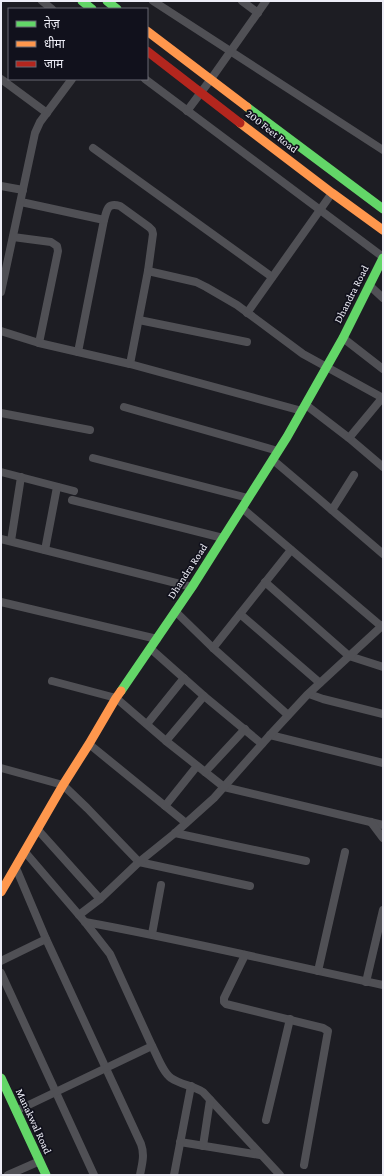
<svg xmlns="http://www.w3.org/2000/svg" width="384" height="1176" viewBox="0 0 384 1176" font-family="'Crimson Pro','Noto Sans Devanagari',serif">
	<rect width="100%" height="100%" fill="#1d1d23"/>
	<g fill="none" stroke-linecap="round" stroke-linejoin="round">
		<g stroke="#505055" stroke-width="8">
			<polyline points="42,1 52,9"/>
			<polyline points="153,1 383,150"/>
			<polyline points="242,1 258,13"/>
			<polyline points="1,79 47,113"/>
			<polyline points="145,79 383,257"/>
			<polyline points="187,111 211,79 266,1"/>
			<polyline points="93,148 272,277"/>
			<polyline points="1,186 23,190"/>
			<polyline points="21,202 104,220 78,352"/>
			<path d="M104,220C107,210 107,202 120,206L149,227L152,230L153,234L148,271L130,364"/>
			<polyline points="13,237 51,242 57,246 58,251 39,343"/>
			<polyline points="148,271 196,282 206,287 237,305 303,354 383,398"/>
			<polyline points="369,285 383,298"/>
			<polyline points="1,292 35,133 40,122 72,79"/>
			<polyline points="247,313 332,193"/>
			<polyline points="139,320 247,342"/>
			<polyline points="1,331 39,343 130,364 302,411"/>
			<polyline points="343,338 383,369"/>
			<polyline points="306,405 349,438 383,467"/>
			<polyline points="124,407 278,451"/>
			<polyline points="1,413 90,430"/>
			<polyline points="349,438 383,397"/>
			<polyline points="93,458 248,498"/>
			<polyline points="273,460 319,499 383,554"/>
			<polyline points="1,472 74,491"/>
			<polyline points="72,500 223,538"/>
			<polyline points="242,508 381,626"/>
			<polyline points="332,510 354,475"/>
			<polyline points="1,539 192,587"/>
			<polyline points="11,541 21,477"/>
			<polyline points="45,550 57,487"/>
			<polyline points="291,550 240,614 320,683"/>
			<polyline points="265,582 349,656 383,667"/>
			<polyline points="1,602 157,639"/>
			<polyline points="175,611 213,648 288,715"/>
			<polyline points="213,648 240,614"/>
			<polyline points="151,649 204,696 262,744"/>
			<polyline points="52,681 116,698 166,741 224,787 383,825"/>
			<polyline points="309,694 323,699 383,714"/>
			<polyline points="147,724 184,678"/>
			<polyline points="270,735 383,763"/>
			<polyline points="166,741 204,696"/>
			<polyline points="89,744 186,823"/>
			<polyline points="1,768 63,785 87,808 139,862 250,886"/>
			<polyline points="205,772 245,729"/>
			<polyline points="165,806 197,766"/>
			<polyline points="371,822 383,838"/>
			<polyline points="38,830 100,899"/>
			<polyline points="175,833 306,861"/>
			<polyline points="16,868 46,939"/>
			<polyline points="79,915 100,899 139,862 175,833 214,798 270,735 307,695 383,625"/>
			<path d="M85,922C185,940 284,964 383,985"/>
			<polyline points="152,934 161,885"/>
			<polyline points="245,955 224,998 224,1002 226,1004 323,1028 328,1031 304,1165"/>
			<path d="M1,961L46,939L141,1144C145,1155 142,1164 140,1175"/>
			<polyline points="318,971 345,852"/>
			<polyline points="1,973 94,1175"/>
			<polyline points="366,982 383,910"/>
			<path d="M152,1046C157,1055 163,1073 171,1078C181,1085 192,1085 203,1092L280,1175"/>
			<polyline points="16,1111 152,1046 110,954 85,922 25,852"/>
			<polyline points="266,1120 290,1019"/>
			<polyline points="180,1142 260,1155"/>
			<polyline points="203,1146 210,1100"/>
			<polyline points="8,1175 40,1161"/>
			<polyline points="174,1175 191,1086"/>
		</g>
		<g stroke="#63d668" stroke-width="9">
			<polyline points="82,1 92,9"/>
			<polyline points="107,1 117,9"/>
			<polyline points="247,107 383,209"/>
			<polyline points="121,691 192,587 287,437 343,338 383,258"/>
			<polyline points="1,1078 46,1175"/>
		</g>
		<g stroke="#ff974d" stroke-width="9">
			<polyline points="147,31 247,107"/>
			<polyline points="240,123 332,193 383,230"/>
			<polyline points="1,892 63,785 89,744 116,698 121,691"/>
		</g>
		<polyline stroke="#b3261e" stroke-width="9" points="147,51 240,123"/>
	</g>
	<g text-anchor="middle" stroke-width="3.5" stroke-linejoin="round" paint-order="stroke">
		<g font-size="11" fill="#ededf6" stroke="#11111c">
			<text transform="translate(272 131) rotate(38)" y="4">200 Feet Road</text>
			<text transform="translate(351 294) rotate(-63)" y="4">Dhandra Road</text>
			<text transform="translate(187 571) rotate(-57)" y="4">Dhandra Road</text>
			<text transform="translate(34 1121) rotate(65)" y="4">Manakwal Road</text>
		</g>
	</g>
	<rect width="384" height="1176" fill="none" stroke="#ededf6" stroke-width="4"/>
	<rect x="8" y="8" width="140" height="72" fill="#11111c" stroke="#696973"/>
	<rect x="16" y="21" width="20" height="6" fill="#63d668" stroke="#696973"/>
	<text x="44" y="28" font-size="12" fill="#ededf6">तेज़</text>
	<rect x="16" y="41" width="20" height="6" fill="#ff974d" stroke="#696973"/>
	<text x="44" y="48" font-size="12" fill="#ededf6">धीमा</text>
	<rect x="16" y="61" width="20" height="6" fill="#b3261e" stroke="#696973"/>
	<text x="44" y="68" font-size="12" fill="#ededf6">जाम</text>
</svg>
* * * * *
## REQUIRED ACTION
Your answer should consist of every line from the entries that holds "Road".

## OUTPUT OF THE TASK
			<text transform="translate(272 131) rotate(38)" y="4">200 Feet Road</text>
			<text transform="translate(351 294) rotate(-63)" y="4">Dhandra Road</text>
			<text transform="translate(187 571) rotate(-57)" y="4">Dhandra Road</text>
			<text transform="translate(34 1121) rotate(65)" y="4">Manakwal Road</text>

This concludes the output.